Task brief:
From the entries that follow, pick out all lines holding "редактора".

++++ Recorded information

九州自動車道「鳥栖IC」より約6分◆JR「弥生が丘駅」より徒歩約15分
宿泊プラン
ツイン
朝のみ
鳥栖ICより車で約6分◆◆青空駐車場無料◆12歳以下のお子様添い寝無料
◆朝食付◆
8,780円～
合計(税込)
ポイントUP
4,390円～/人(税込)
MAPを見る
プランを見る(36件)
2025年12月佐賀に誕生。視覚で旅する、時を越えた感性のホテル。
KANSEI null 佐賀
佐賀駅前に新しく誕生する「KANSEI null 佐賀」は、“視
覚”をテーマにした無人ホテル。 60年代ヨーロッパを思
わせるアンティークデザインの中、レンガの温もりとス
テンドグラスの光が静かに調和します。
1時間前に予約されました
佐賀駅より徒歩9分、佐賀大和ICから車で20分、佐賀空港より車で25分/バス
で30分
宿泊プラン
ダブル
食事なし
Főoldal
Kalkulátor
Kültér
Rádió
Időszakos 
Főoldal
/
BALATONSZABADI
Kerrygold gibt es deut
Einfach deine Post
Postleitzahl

++++++++
++++ Recorded information

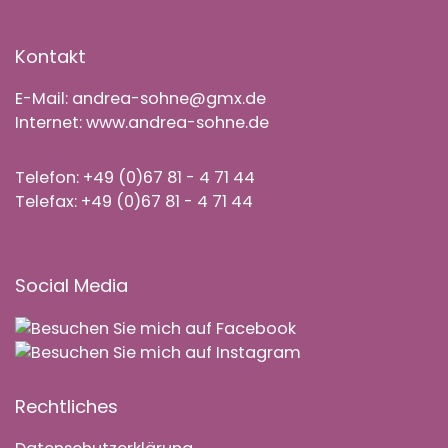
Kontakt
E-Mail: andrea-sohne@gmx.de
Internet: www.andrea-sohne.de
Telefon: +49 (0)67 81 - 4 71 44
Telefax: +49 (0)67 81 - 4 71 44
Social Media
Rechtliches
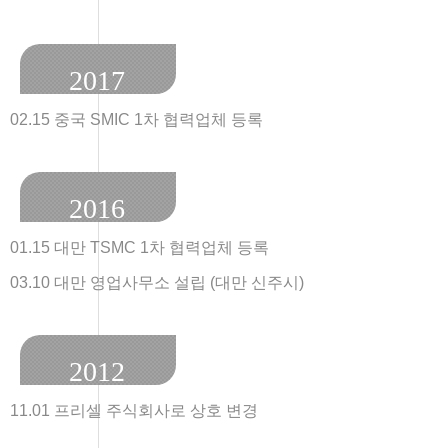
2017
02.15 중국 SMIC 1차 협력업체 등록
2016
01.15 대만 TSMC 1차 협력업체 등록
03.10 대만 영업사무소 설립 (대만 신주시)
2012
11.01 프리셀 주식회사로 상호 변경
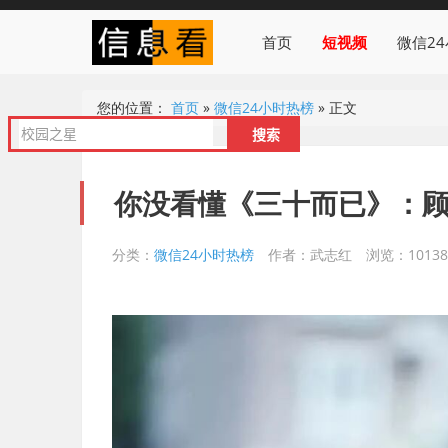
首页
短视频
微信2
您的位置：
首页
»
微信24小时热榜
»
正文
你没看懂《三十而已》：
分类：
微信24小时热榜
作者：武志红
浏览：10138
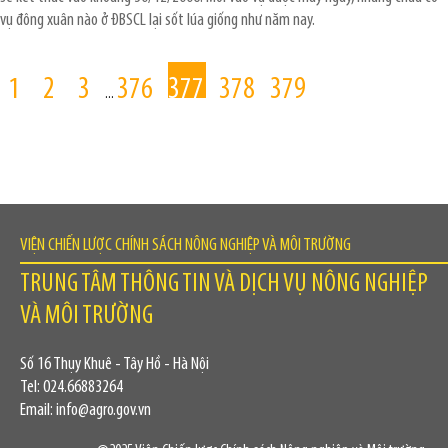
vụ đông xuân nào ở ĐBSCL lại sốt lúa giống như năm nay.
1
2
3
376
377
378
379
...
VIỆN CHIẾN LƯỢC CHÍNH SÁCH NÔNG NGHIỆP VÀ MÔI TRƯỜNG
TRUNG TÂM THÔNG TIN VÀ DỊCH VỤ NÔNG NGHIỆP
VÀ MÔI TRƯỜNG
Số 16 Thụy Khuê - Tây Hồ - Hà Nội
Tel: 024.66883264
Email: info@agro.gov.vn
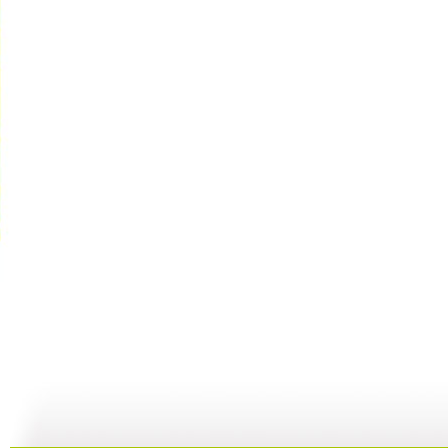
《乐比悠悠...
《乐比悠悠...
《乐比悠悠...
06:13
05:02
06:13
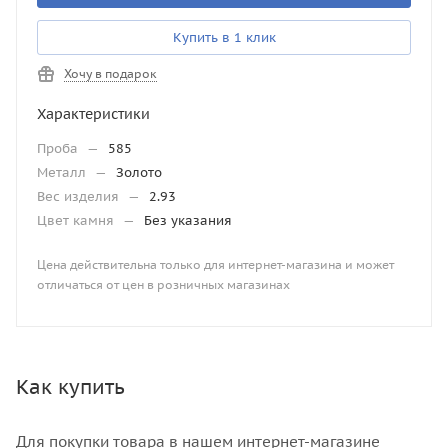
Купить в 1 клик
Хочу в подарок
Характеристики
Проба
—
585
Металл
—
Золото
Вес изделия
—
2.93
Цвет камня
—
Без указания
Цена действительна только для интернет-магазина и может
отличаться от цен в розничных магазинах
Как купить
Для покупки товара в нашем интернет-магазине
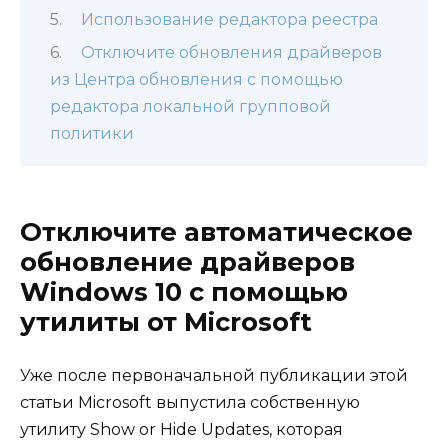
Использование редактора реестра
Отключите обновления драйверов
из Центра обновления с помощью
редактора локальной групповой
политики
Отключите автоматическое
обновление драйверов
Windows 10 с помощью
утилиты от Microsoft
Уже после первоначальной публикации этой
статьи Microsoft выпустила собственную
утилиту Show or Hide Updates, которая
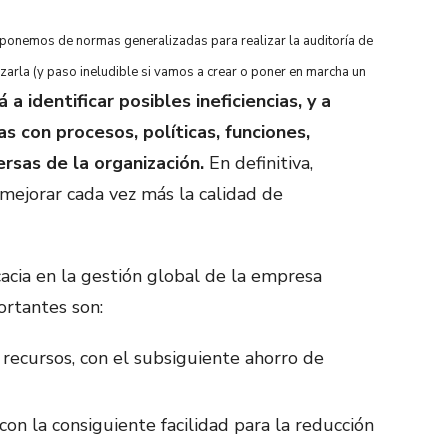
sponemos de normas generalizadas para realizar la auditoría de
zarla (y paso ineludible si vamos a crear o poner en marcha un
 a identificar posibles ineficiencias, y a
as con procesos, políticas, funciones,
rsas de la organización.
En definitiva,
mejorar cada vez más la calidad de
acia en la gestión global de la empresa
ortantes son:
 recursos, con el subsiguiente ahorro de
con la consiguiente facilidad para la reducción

++++++++

Exercise response:
Использование редактора реестра
редактора локальной групповой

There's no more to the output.